BEYROUTH: Les frappes israéliennes sur le Liban ont tué 570 personnes, dont 86 enfants et 45 femmes, depuis que le pays a été entraîné dans la guerre régionale le 2 mars, a annoncé mercredi le ministère de la Santé.
Selon la même source, 84 personnes ont été tuées au cours de la seule journée de mardi.
Frappes israéliennes sur le coeur de Beyrouth et sa banlieue
L'armée israélienne a visé tôt mercredi un quartier densément peuplé du coeur de Beyrouth, pour la deuxième fois depuis dimanche, tout en poursuivant son pilonnage des bastions du Hezbollah au Liban qui a fait 570 morts et des centaines de milliers de déplacés.
Le Liban a été entraîné le 2 mars dans la guerre régionale contre Téhéran lorsque le Hezbollah pro-iranien a lancé une attaque sur Israël, qui depuis mène une vaste campagne de frappes aériennes.
A l'aube, une frappe a touché un immeuble du quartier de Aïcha Bakkar à Beyrouth, selon l'agence de presse officielle Ani.
Un photographe de l'AFP a vu les septième et huitième étages de l'immeuble dévastés, et des voitures endommagées au bas de la bâtisse.
"Nous nous sommes réveillés en état de panique (...) je courais dans la maison comme un fou, en cherchant mes trois enfants", raconte à l'AFP, Mohammad, propriétaire d'un entrepôt de produits alimentaires qui habite dans un immeuble mitoyen.
Le quartier est en ce moment inondé de déplacés, souligne-t-il : "au lieu d'abriter une famille, chaque appartement en abrite désormais dix".
Selon un premier bilan du ministère de la Santé, quatre personnes ont été blessées.
L'immeuble touché se trouve à proximité du siège de la plus haute instance de la communauté musulmane sunnite, Dar al-Fatwa.
"Je venais de fermer mon café et j'étais monté à la maison", dit à l'AFP Fawzi Asmar, les soirées se prolongeant en ce mois du Ramadan.
"Il y a eu une première frappe, j'ai couru dire à ma femme et mes enfants qu'il fallait s'abriter derrière un mur, et la deuxième frappe a eu lieu".
Dimanche déjà, une frappe avait visé le coeur de Beyrouth, où les déplacés de la banlieue sud et du sud du pays ont afflué.

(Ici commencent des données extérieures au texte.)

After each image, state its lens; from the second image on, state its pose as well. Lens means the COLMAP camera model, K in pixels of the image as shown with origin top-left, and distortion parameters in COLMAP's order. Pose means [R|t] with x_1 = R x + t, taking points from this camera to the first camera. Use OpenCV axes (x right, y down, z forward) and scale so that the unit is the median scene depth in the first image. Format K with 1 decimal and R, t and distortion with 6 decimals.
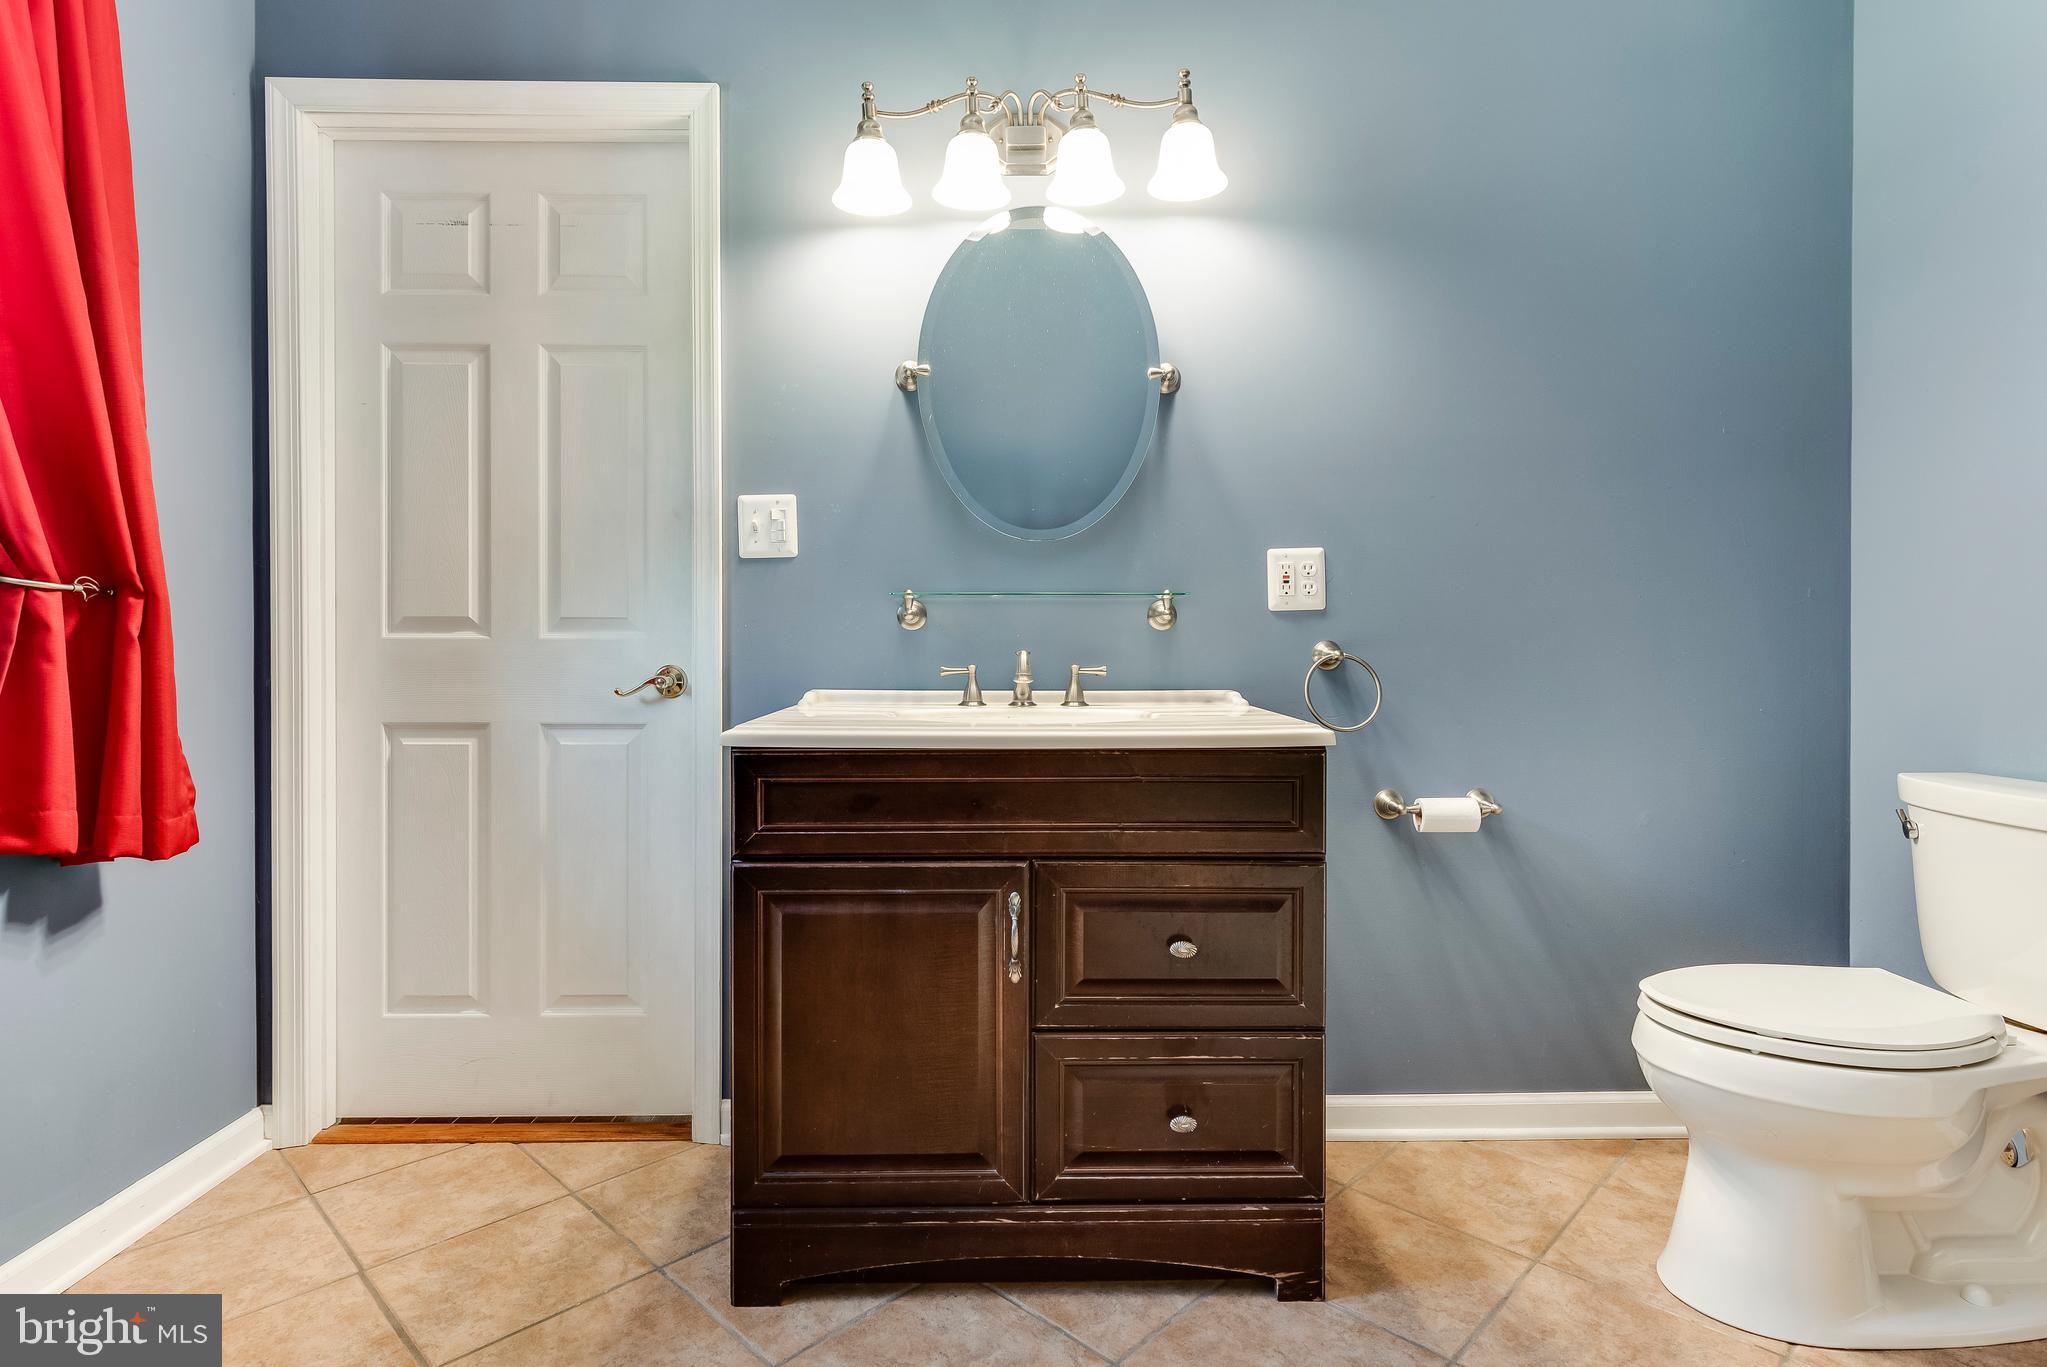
lens RADIAL K [[1026.5, 0, 1035.1], [0, 1026.5, 659.2], [0, 0, 1]] dist [0.025756, -0.000476]
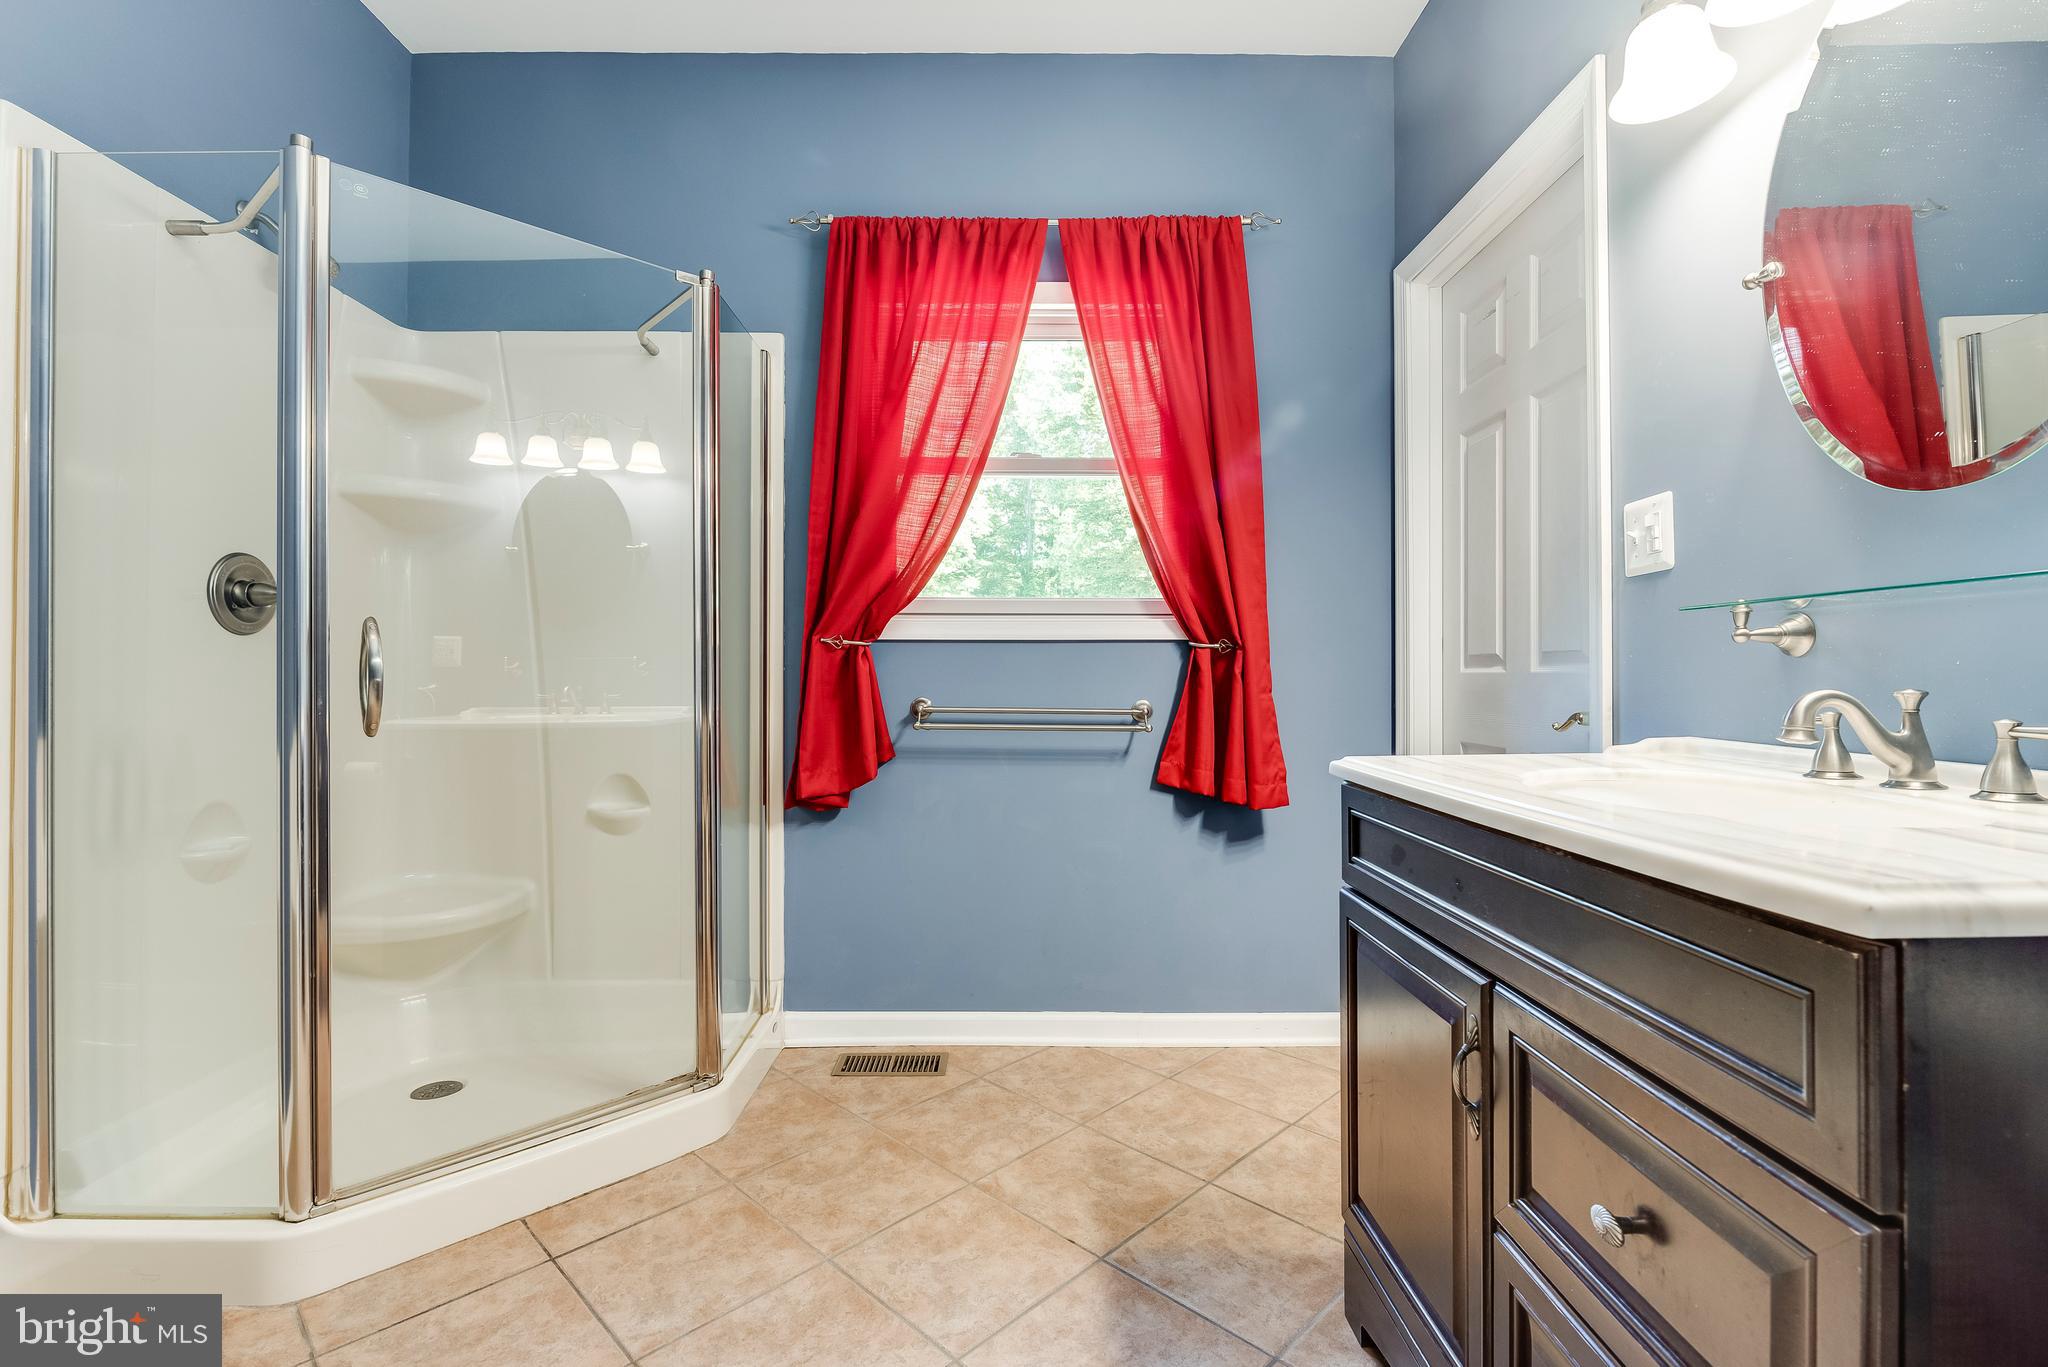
lens RADIAL K [[942.6, 0, 1022.2], [0, 942.6, 655.5], [0, 0, 1]] dist [0.003191, -0.000093]
pose [[-0.005961, -0.022870, -0.999721, 0.503835], [-0.012986, 0.999656, -0.022791, -0.008693], [0.999898, 0.012847, -0.006256, 0.504349]]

Un hôtel du front de mer avait été visé. L'Iran a accusé Israël d'avoir "assassiné" quatre de ses diplomates en poste au Liban lors de cette frappe. Israël soutient avoir visé des Gardiens de la révolution iraniens, qui encadrent le Hezbollah.
Nouvel avertissement
Mercredi matin, l'armée israélienne a de nouveau pilonné la banlieue sud de Beyrouth, selon l'Ani, après avoir lancé un nouvel avertissement contre ce bastion du Hezbollah, déjà déserté par une grande partie de ses habitants.
Des images de l'AFPTV montrent une épaisse fumée noire s'élever de trois sites visés.
Durant la nuit déjà, la zone avait été violemment bombardée. Un correspondant de l'AFP a vu des bâtiments détruits, certains encore en feu, et des immeubles avoisinants sévèrement endommagés par les frappes.
Selon un nouveau bilan des autorités mercredi, 570 personnes ont été tuées par les opérations israéliennes depuis le 2 mars, et au moins 780.000 personnes déplacées, dont plus de 120.000 hébergées dans des centres d'accueil.
"La plupart ont fui précipitamment, presque sans rien", a expliqué mardi à Genève la représentante du HCR au Liban, Karolina Lindholm Billing.
Dans l'immense Cité sportive à Beyrouth, un camp de toile a été installé pour accueillir les déplacés.
"Nous avons fui à pied à deux heures du matin et avons passé la première nuit dehors", sur le front de mer, a raconté mardi à l'AFP Fatima Chehadé, une habitante de la banlieue sud âgée 35 ans, mère de quatre enfants dont un bébé.
Dans la plaine de la Békaa, dans l'est du Liban, une frappe sur une maison où se trouvaient des réfugiés syriens a fait sept morts mercredi, selon les autorités.
Près de la frontière avec Israël, des combattants du Hezbollah ont attaqué à plusieurs reprises des troupes israéliennes près des villes frontalières de Khiam et d'Odaisseh, a déclaré la formation libanaise dans un communiqué. Elle a également revendiqué mercredi des tirs de missiles sur le territoire israélien.
Israël a enjoint à plusieurs reprises les habitants d'évacuer une vaste zone du sud, s'étendant de la frontière jusqu'au fleuve Litani, à une trentaine de kilomètres plus au nord.